11115 · March 20, 2018, 8:55am

Recently, I’ve written a custom Dataset class to load my dataset. Here is what it looks like:

The folder name is 001 and the picture names are from 0 to 5. Here is my mathDataset:

class mathdataset(Dataset):
    def __init__(self, root_dir, transform=None):
        self.root_dir=root_dir
        self.transform=transform
    
    def __len__(self):
        filenames=glob.glob(str(self.root_dir)+'/*.png')
        return len(filenames)
    def __getitem__(self,i):
        img_name=str(self.root_dir)+'/'+str(i)+'.png'
        im=Image.open(img_name)
        image=im.convert('RGB')
        if self.transform:
            image = self.transform(image)
        return image

I’ve written the __len__ and __getitem__ as the doc suggested.

The problem came when I wanted to iterate through the dataset like this:

Then I checked the len(dataset)

It was correct. And the last tensor in the dataset which size is torch.Size([3, 224, 262]) correctly matched the picture 5.png
So is there anything I can do like modify the mathDataset or rename the pictures to get the right output?

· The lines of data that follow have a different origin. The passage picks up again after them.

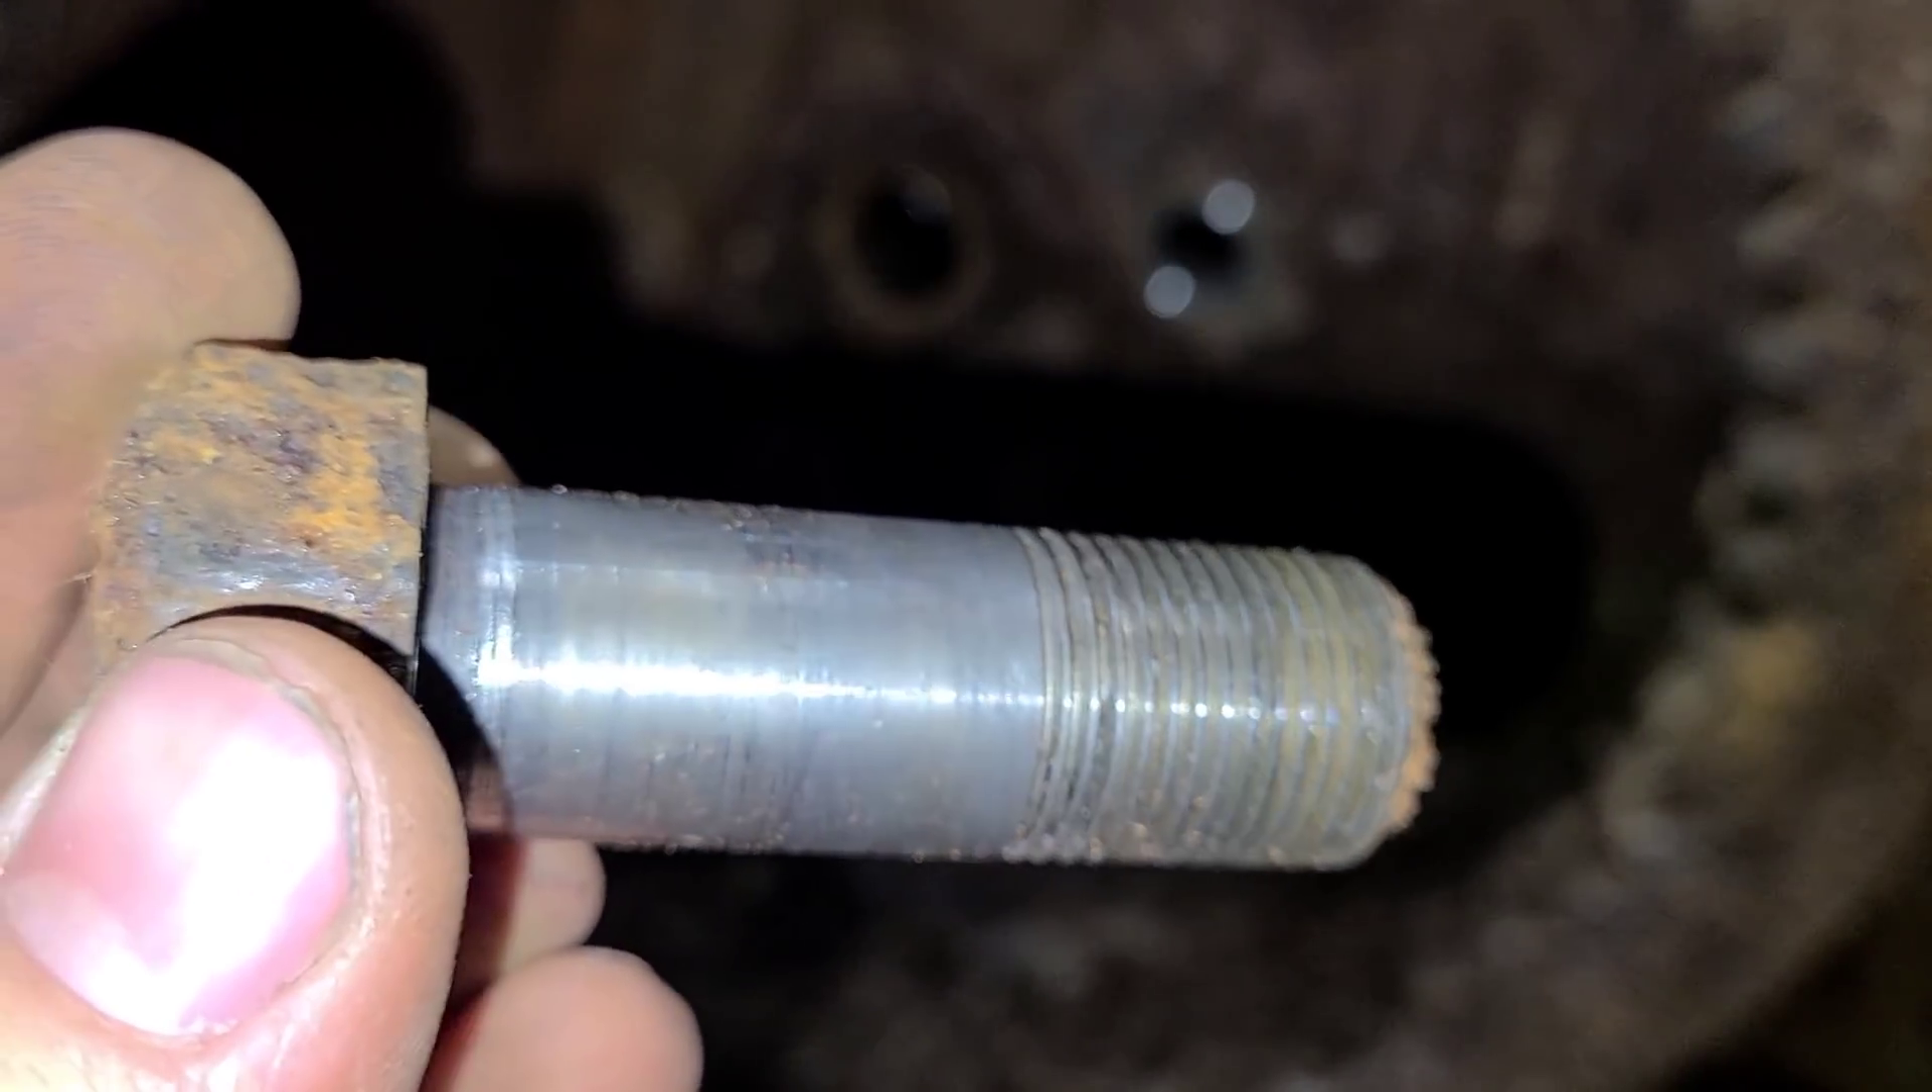Well, there's the first bolt that came out.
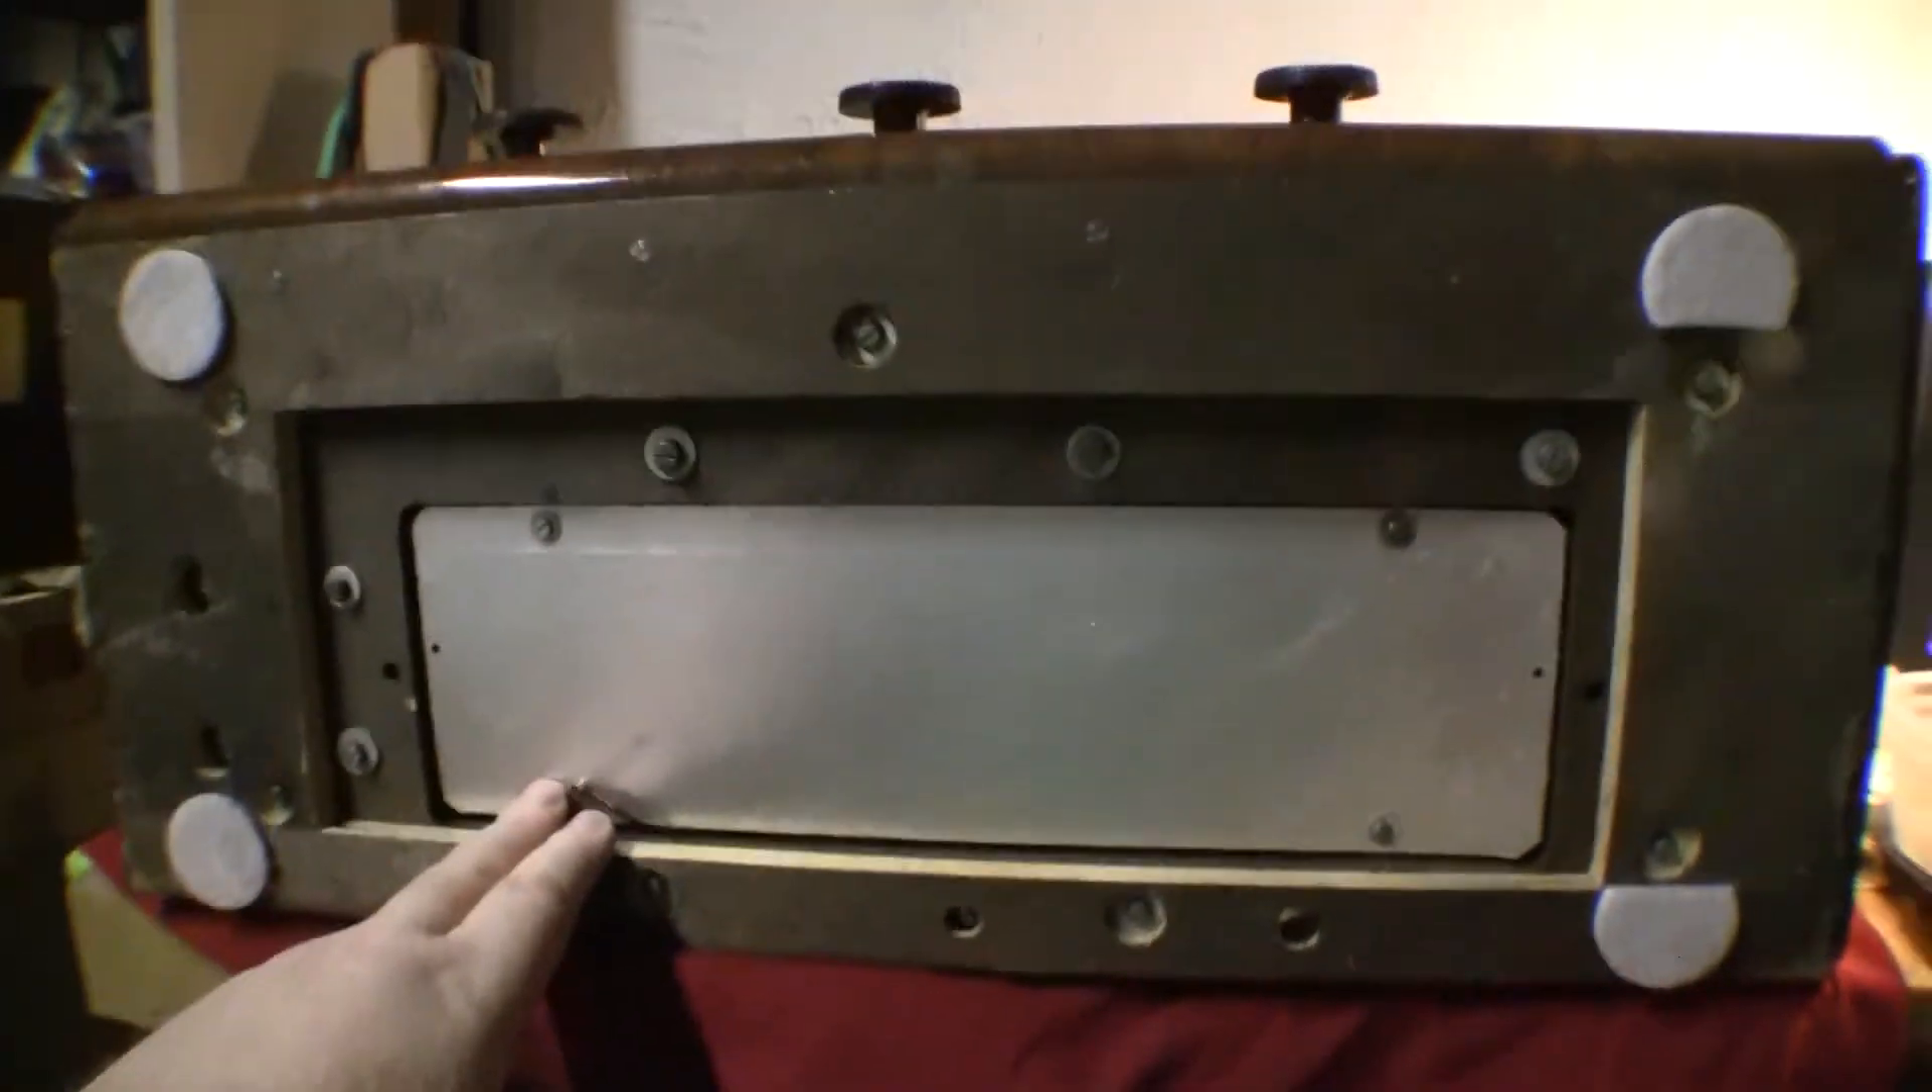So under side all put back together. Cover plate back on.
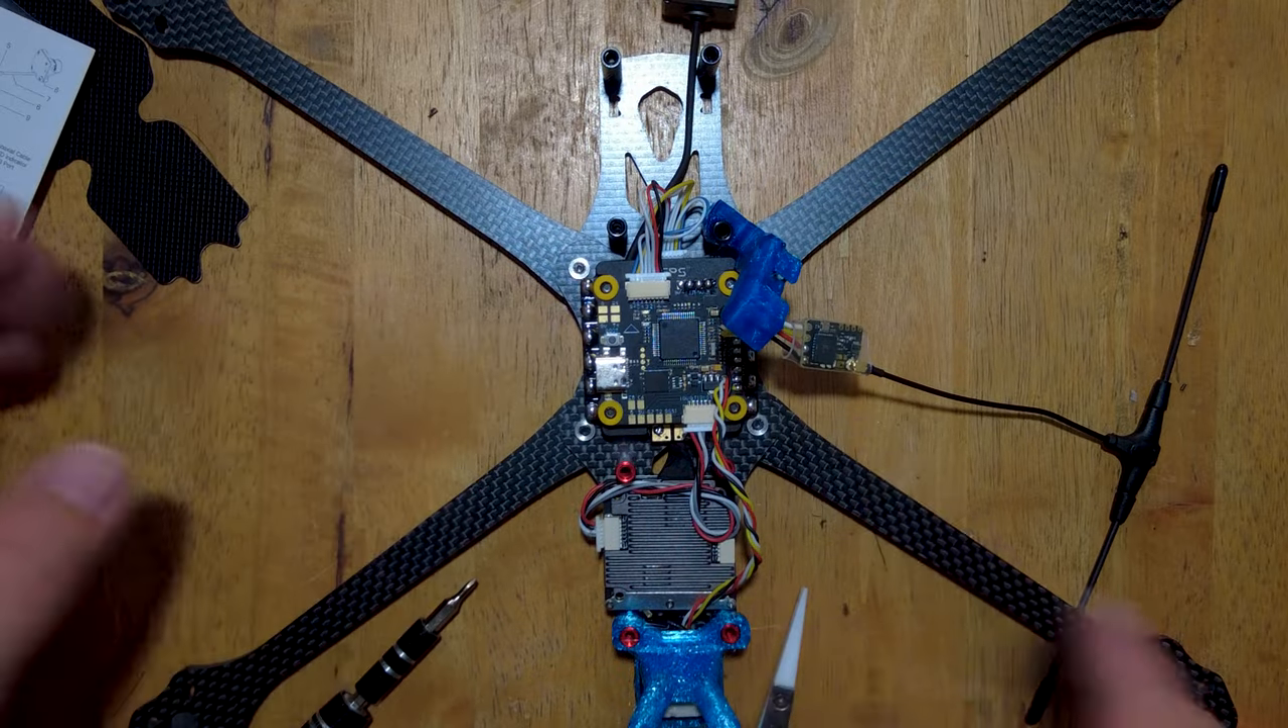We're just trying to fit everything first. We're not going to keep this all permanent because we still need to soldering our pigtail later as well as our motors. But I think right now we have most of our parts laid out in our frame.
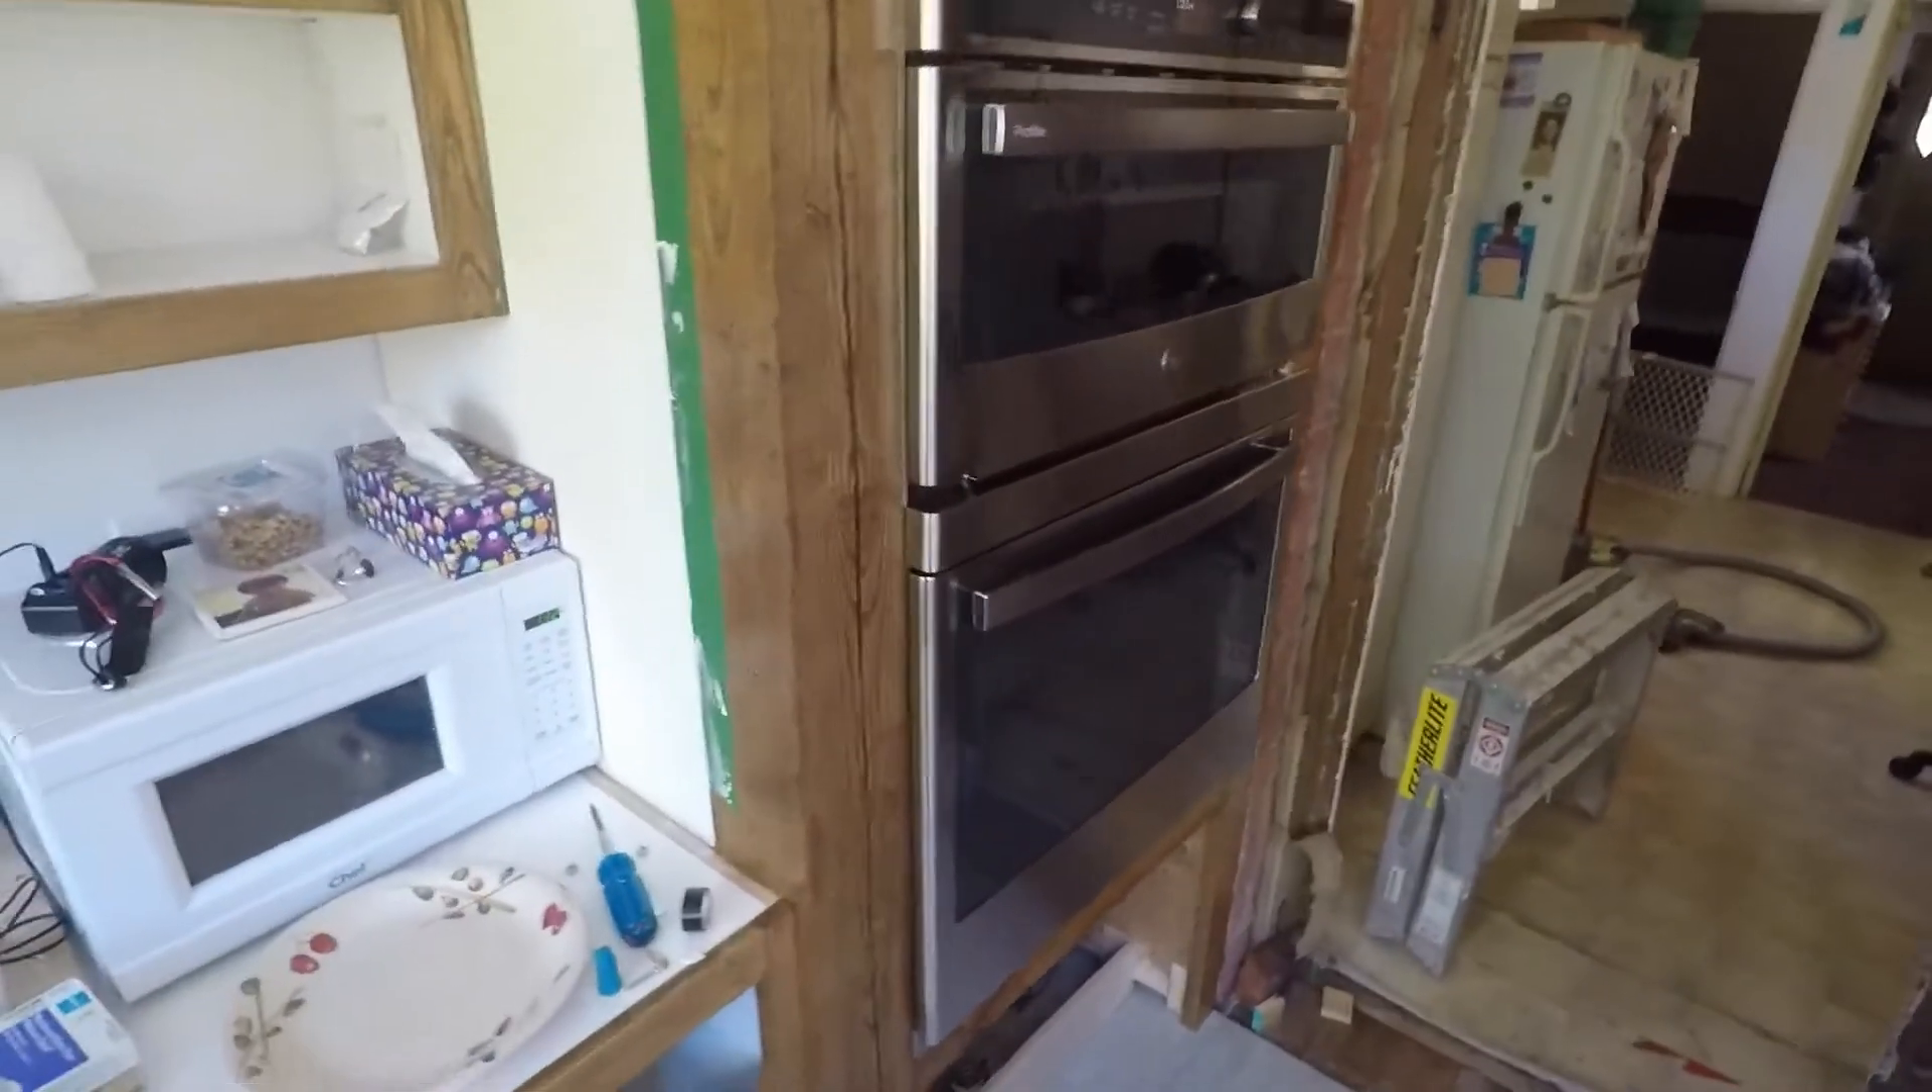So I just got my wall oven installed there.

jpeg729 · March 20, 2018, 9:18am

From the python docs

Note: for loops expect that an IndexError will be raised for illegal indexes to allow proper detection of the end of the sequence.

So how about catching the file not found error and raising an index error instead.

try:
    im=Image.open(img_name)
except FileNotFoundError:
    raise IndexError

11115 · March 20, 2018, 3:17pm

Thank you, you are correct.
You really help me a lot!